*** INFORMATION GIVEN Section Begins ***

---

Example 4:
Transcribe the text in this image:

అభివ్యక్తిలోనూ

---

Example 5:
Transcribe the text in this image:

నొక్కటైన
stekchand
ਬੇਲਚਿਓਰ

*** INFORMATION GIVEN Section Ends ***

* _GOAL OF THE EXERCISE_: Please reproduce the entire listing. Keep it identical.

* _SOLUTION FOR THIS TASK_:
---

Example 4:
Transcribe the text in this image:

అభివ్యక్తిలోనూ

---

Example 5:
Transcribe the text in this image:

నొక్కటైన
stekchand
ਬੇਲਚਿਓਰ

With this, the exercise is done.